After having a look at the different components, let’s now review the architecture on a higher level.
In this architecture, Delta is used as a storage layer with ACID capabilities to transform data with different anonymization strategies to meet GDPR requirements. This storage layer is very restricted in access and only usable for service accounts, since it holds sensitive data. This design choice was made because BigQuery provides many features in giving access via IAM and integrates well with solutions like data catalog.
Furthermore, having Delta as a storage layer gives you more flexibility for downstream data applications – imagine that you want to have your data in a rather I/O-intense use case instead of an analytical intense use case. Data could easily be shifted from the same storage location (Delta) to some specific database optimized for that usecase (e.g. BigTable). This also offers more flexibility in case of moving to another cloud or even to an on-premise architecture since Delta has wide support across all these platforms.
In this architecture, Delta serves as a single source of truth: When a retention or DDR triggers the anonymization jobs (Spark on Dataproc), the corresponding data is anonymized and afterwards provisioned to BigQuery in the GDPR compliant form, ready for consumption.

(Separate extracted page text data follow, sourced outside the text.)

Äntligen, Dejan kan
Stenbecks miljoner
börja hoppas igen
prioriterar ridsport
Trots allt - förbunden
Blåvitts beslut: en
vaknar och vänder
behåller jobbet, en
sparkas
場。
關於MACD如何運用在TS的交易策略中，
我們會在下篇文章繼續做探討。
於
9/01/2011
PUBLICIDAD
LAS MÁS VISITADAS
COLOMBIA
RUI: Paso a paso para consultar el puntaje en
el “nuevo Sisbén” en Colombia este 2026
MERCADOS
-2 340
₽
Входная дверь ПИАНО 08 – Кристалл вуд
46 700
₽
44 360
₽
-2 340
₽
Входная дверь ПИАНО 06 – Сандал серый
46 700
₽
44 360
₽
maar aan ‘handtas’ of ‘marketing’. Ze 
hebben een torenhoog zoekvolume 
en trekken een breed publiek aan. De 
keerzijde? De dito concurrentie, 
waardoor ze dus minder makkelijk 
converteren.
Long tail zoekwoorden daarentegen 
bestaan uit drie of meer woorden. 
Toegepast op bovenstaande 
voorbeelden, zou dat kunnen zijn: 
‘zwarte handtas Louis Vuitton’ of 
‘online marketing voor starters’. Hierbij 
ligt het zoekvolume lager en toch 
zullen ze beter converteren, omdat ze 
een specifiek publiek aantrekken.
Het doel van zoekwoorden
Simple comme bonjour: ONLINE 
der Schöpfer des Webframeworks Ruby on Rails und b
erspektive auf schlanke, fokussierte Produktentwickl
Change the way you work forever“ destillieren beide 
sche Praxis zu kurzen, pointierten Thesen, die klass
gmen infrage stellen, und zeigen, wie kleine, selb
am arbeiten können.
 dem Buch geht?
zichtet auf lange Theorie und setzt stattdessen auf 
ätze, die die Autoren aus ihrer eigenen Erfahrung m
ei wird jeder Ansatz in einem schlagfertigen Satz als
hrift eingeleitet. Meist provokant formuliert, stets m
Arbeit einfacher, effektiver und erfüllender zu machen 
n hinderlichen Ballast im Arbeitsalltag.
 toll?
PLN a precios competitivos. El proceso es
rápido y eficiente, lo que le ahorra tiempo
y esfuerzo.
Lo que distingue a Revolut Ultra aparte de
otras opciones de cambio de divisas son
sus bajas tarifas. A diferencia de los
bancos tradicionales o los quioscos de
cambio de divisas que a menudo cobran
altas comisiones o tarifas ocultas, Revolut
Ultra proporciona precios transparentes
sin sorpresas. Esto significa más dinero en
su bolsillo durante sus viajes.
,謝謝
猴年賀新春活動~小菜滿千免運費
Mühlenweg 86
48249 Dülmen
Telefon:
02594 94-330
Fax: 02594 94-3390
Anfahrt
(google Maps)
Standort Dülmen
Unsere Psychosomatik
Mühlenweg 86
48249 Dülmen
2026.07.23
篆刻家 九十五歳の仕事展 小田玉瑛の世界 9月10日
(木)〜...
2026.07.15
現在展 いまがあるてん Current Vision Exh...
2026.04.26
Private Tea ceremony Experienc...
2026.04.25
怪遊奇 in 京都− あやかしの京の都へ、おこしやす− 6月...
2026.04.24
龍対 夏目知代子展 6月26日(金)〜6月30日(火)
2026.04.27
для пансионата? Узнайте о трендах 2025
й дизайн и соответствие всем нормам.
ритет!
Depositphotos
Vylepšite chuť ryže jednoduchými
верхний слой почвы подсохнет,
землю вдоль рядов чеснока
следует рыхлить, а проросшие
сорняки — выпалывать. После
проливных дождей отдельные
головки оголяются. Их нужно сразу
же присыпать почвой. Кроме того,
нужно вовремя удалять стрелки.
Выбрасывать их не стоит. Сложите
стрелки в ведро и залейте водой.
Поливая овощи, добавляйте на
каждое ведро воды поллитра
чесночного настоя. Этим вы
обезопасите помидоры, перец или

On the one hand, this separation of storage and access layer (Delta & BigQuery) might result in more work and a higher cloud bill (since both systems hold the data). On the other hand, it makes your architecture more flexible and robust since data can be always re-provisioned from the access restricted storage layer, if something fails on the access layer.
Summary & Lookout
This article gives an overview on how to be compliant in the sense of DDR and retention and what services on the Google Cloud fit.
This is one approach to how a GDPR-compliant data lake architecture could look like. A thorough analysis of your use cases should be taken into account beforehand. If your use case does not need to access data older than a few days or does not make use of PII data the easiest way to be GDPR-compliant is just dropping data or not ingesting sensitive fields. If you on the other hand need to make sense of your data, e.g. by joining anonymized data in a consistent way, a sophisticated approach & architecture like the one described in this article is needed.